(Host) Federal regulators are close to issuing a new 20-year license for the Vermont Yankee nuclear power plant.
As VPR’s John Dillon reports, a Nuclear Regulatory Commission vote this week could clear the way for Yankee’s license extension.
(Dillon) Yankee is scheduled to close in March of next year when its current license expires.
But a year ahead of the scheduled shutdown, Yankee is on track to win federal approval for a new 20-year license. Neil Sheehan is spokesman for the NRC. He said the five-member commission is scheduled to vote Thursday on an appeal brought by an anti-nuclear group.
(Sheehan) "So if the commission were to turn down the appeal … that would be the last remaining piece of business regarding the license renewal application for Vermont Yankee. Then, if the commission were to do that, then it could authorize the staff to issue a license renewal."

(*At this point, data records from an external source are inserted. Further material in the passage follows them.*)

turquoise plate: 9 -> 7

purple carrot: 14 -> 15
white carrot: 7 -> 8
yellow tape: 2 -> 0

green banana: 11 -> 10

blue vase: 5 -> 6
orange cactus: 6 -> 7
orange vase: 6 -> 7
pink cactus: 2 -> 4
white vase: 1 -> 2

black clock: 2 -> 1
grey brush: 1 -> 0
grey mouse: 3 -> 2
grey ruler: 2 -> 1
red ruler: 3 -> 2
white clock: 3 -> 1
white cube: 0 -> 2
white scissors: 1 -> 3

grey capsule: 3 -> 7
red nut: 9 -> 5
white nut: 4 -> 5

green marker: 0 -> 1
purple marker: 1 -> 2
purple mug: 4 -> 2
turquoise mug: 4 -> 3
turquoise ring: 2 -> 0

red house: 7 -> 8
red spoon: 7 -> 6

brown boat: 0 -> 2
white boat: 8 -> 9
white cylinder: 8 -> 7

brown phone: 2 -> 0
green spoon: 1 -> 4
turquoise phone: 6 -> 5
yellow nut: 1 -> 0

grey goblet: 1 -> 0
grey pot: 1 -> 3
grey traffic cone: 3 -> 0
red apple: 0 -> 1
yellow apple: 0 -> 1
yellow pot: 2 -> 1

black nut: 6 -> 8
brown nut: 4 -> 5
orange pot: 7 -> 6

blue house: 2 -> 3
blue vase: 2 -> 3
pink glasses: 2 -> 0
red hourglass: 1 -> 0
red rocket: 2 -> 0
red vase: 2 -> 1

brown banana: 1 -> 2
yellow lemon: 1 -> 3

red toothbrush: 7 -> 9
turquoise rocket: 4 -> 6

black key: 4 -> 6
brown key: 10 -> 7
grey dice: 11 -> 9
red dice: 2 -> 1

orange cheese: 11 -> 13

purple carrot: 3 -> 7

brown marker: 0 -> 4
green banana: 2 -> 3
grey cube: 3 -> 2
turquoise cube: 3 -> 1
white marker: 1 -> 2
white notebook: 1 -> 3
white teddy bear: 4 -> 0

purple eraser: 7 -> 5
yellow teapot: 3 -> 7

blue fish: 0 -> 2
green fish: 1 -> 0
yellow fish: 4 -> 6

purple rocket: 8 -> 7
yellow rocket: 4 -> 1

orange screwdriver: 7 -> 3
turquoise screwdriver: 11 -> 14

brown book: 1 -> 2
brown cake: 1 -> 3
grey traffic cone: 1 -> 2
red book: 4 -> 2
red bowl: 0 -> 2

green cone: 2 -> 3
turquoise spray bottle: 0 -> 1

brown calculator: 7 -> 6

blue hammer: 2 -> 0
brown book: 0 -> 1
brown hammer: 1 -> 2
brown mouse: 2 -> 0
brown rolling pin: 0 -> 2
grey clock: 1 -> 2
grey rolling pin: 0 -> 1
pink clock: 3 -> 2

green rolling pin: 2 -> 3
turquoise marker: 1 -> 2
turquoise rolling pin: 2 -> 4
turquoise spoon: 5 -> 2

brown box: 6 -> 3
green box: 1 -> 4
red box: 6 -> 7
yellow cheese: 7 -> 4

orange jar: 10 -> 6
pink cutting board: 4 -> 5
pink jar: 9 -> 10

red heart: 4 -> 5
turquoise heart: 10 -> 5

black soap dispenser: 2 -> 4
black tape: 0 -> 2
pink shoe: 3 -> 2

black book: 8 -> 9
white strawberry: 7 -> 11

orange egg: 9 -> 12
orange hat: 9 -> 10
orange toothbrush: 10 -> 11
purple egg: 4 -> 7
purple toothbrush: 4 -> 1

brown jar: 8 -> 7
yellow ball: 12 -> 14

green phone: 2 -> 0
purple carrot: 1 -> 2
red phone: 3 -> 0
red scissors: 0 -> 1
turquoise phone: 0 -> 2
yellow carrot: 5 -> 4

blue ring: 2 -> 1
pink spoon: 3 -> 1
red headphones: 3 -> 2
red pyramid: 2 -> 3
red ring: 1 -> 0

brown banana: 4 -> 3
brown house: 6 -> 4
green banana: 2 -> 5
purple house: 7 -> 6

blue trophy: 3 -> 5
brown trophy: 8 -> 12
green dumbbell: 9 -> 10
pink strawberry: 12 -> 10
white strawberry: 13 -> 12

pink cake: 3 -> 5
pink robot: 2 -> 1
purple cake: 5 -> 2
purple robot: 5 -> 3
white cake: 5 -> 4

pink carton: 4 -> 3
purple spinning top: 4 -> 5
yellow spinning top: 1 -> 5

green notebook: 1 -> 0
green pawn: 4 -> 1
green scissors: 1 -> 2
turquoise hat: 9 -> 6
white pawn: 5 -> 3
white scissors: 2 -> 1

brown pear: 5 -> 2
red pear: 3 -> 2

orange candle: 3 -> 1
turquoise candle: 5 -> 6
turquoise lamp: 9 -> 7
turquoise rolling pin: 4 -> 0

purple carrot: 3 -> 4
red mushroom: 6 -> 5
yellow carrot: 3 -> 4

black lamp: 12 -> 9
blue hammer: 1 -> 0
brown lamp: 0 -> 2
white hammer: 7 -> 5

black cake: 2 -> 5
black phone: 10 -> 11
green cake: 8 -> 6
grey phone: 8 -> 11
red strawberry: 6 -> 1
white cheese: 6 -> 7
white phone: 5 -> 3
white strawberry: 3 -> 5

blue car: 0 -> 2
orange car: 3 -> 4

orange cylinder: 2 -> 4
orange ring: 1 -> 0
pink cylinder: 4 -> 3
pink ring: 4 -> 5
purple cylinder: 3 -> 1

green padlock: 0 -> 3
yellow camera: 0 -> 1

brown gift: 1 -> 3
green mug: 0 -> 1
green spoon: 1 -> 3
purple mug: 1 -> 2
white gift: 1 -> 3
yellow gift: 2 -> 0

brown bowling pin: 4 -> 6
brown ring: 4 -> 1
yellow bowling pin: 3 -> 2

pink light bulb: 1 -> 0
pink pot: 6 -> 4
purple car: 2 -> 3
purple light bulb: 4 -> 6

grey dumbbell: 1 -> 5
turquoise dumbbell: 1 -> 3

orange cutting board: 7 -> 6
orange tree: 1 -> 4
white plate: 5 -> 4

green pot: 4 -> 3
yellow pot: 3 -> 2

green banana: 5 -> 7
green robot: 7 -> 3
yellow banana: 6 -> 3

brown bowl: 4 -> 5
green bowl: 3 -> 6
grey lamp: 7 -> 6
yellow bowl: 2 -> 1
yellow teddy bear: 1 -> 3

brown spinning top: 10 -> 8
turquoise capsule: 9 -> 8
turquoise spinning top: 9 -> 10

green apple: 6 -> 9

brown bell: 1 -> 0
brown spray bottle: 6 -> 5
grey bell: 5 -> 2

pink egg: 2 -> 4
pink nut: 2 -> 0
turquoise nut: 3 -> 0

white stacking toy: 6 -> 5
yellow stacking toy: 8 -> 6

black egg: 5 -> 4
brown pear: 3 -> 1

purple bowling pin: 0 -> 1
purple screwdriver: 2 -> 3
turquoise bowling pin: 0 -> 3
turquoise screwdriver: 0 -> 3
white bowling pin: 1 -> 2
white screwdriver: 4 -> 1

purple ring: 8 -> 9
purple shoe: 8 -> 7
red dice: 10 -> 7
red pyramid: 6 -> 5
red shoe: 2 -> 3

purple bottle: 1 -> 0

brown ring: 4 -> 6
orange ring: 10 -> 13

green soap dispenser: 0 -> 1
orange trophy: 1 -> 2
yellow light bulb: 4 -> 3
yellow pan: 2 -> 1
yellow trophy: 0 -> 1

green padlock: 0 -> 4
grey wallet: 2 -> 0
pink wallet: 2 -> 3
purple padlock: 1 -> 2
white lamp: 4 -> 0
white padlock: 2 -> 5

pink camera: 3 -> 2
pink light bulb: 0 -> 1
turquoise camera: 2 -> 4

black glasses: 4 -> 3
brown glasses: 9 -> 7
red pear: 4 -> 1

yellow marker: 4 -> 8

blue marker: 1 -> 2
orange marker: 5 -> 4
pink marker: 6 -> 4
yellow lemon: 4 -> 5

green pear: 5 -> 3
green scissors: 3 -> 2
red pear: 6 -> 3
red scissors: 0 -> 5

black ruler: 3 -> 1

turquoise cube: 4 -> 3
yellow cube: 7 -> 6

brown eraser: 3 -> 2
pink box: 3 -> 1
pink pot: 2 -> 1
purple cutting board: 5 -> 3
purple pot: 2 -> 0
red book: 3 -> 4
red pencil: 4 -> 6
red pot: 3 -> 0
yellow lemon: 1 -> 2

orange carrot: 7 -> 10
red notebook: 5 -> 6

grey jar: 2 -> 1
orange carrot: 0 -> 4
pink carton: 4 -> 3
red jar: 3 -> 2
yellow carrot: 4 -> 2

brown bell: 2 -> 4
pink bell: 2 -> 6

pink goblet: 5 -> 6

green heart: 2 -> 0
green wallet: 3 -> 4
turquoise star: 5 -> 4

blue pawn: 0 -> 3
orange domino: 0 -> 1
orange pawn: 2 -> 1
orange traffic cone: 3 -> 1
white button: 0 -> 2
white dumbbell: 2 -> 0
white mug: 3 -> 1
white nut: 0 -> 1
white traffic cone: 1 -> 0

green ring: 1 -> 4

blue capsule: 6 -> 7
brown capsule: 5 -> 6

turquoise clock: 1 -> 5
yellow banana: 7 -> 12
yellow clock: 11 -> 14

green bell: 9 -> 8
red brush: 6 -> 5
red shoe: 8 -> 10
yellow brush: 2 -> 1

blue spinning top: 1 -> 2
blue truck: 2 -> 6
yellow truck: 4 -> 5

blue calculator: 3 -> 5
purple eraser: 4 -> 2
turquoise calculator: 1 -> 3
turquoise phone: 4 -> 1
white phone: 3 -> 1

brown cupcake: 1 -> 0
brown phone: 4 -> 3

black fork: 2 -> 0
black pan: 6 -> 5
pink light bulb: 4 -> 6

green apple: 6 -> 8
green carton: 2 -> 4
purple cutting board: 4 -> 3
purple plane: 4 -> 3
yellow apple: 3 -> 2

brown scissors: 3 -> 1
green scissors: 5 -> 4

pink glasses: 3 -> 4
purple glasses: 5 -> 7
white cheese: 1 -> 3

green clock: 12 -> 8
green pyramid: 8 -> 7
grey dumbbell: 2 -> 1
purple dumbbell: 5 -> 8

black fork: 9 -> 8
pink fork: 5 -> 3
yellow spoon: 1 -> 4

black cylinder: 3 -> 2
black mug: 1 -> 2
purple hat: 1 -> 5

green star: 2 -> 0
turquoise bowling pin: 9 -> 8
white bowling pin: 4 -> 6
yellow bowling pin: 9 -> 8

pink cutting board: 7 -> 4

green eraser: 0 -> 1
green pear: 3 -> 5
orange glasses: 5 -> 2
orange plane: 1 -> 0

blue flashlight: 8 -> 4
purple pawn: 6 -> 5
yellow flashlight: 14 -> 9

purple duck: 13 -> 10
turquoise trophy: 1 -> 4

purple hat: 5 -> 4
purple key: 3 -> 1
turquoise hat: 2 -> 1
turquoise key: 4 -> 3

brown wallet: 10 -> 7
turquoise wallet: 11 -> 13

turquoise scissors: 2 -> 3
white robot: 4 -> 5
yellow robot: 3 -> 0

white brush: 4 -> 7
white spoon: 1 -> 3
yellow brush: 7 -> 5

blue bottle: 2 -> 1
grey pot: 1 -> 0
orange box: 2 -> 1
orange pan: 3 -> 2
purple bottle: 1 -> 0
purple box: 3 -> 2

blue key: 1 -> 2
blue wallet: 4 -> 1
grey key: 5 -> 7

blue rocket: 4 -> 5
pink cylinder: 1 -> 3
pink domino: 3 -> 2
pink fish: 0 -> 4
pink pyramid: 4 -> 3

(Dillon) Vermont Yankee critics said NRC approval was expected, given that the commission has never rejected a license renewal application. Bob Stannard is a lobbyist for Citizens Action Network.
(Stannard) "The former chair of the NRC stated at a public meeting that they were on a mission to relicense all 104 nuclear plants. So all we can conclude here is that they’re inking up their rubber stamp pad and preparing to do what they’ve been wanting to do for some time."
(Dillon) But while federal approval is likely, Yankee also needs permission from the Vermont Legislature and state regulators. The Senate voted last year against license extension. James Moore is with the Vermont Public Interest Research Group.
(Moore) "It’s a good thing that the federal bureaucrats aren’t the only ones who have a say in this matter. It’s an issue that is of critical importance to Vermont’s energy future and that’s why our state legislators are weighing in on it and are going to make sure it retires on schedule in 2012."
(Dillon) Bills have been introduced in the Statehouse that would remove the requirement for legislative approval, but it’s not likely those bills will pass.
For VPR News, I’m John Dillon in Montpelier.